++++ Selected excerpt ++++

From: Chandler Carruth <chandlerc@gmail.com>
Date: Tue, 17 Feb 2015 02:12:24 +0000 (+0000)
Subject: [x86] Teach the unpack lowering to try wider element unpacks.
X-Git-Url: http://demsky.eecs.uci.edu/git/?a=commitdiff_plain;h=1e357351bee034815a7ad6c08e998749a0429b1e;p=oota-llvm.git

[x86] Teach the unpack lowering to try wider element unpacks.

This allows it to match still more places where previously we would have
to fall back on floating point shuffles or other more complex lowering
strategies.

I'm hoping to replace some of the hand-rolled unpack matching with this
routine is it gets more and more clever.

git-svn-id: https://llvm.org/svn/llvm-project/llvm/trunk@229463 91177308-0d34-0410-b5e6-96231b3b80d8
---

diff --git a/lib/Target/X86/X86ISelLowering.cpp b/lib/Target/X86/X86ISelLowering.cpp
index 70bb7d2f337..92db12abfdf 100644
--- a/lib/Target/X86/X86ISelLowering.cpp
+++ b/lib/Target/X86/X86ISelLowering.cpp
@@ -8480,10 +8480,15 @@ static SDValue lowerVectorShuffleAsInsertPS(SDValue Op, SDValue V1, SDValue V2,
 ///
 /// This specifically targets cases where we end up with alternating between
 /// the two inputs, and so can permute them into something that feeds a single
-/// UNPCK instruction.
+/// UNPCK instruction. Note that this routine only targets integer vectors
+/// because for floating point vectors we have a generalized SHUFPS lowering
+/// strategy that handles everything that doesn't *exactly* match an unpack,
+/// making this clever lowering unnecessary.

++++ Data for review ++++

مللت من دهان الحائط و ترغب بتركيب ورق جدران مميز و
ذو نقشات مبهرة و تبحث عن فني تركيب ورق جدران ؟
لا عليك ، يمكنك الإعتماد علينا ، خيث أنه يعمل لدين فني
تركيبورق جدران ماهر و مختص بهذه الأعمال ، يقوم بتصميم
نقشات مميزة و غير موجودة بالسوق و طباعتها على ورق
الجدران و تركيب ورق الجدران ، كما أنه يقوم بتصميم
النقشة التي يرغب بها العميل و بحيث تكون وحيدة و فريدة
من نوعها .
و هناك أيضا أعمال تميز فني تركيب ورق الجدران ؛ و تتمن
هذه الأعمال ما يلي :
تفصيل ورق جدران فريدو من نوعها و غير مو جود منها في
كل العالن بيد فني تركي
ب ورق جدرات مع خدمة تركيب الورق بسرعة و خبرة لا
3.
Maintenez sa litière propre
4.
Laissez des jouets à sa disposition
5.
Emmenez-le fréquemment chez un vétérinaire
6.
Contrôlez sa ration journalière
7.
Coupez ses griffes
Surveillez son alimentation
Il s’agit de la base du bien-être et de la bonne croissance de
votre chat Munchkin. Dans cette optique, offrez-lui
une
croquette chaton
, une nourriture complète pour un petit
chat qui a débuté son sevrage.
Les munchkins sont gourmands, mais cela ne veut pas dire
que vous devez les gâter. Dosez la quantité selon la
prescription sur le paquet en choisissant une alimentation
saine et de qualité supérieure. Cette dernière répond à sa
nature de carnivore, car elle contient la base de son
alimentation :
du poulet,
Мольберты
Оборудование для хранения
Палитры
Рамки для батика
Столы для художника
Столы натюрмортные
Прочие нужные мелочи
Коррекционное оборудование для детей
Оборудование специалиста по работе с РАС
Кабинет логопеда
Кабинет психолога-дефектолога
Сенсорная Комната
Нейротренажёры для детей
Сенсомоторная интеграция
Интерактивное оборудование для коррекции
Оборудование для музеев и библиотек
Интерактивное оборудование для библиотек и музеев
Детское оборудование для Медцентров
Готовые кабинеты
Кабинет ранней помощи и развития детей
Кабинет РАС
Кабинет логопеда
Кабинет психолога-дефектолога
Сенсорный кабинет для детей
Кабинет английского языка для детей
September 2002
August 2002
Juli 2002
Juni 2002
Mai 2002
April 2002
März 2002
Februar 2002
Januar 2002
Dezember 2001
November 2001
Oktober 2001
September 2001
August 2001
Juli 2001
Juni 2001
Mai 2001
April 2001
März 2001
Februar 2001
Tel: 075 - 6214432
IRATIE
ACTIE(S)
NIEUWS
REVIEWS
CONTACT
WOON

++++

§ Assigned task
In the x86 unpack lowering commit, why does the routine target only integer vectors?

§ Exercise answer
For floating point vectors, a generalized SHUFPS lowering strategy already handles everything that does not exactly match an unpack.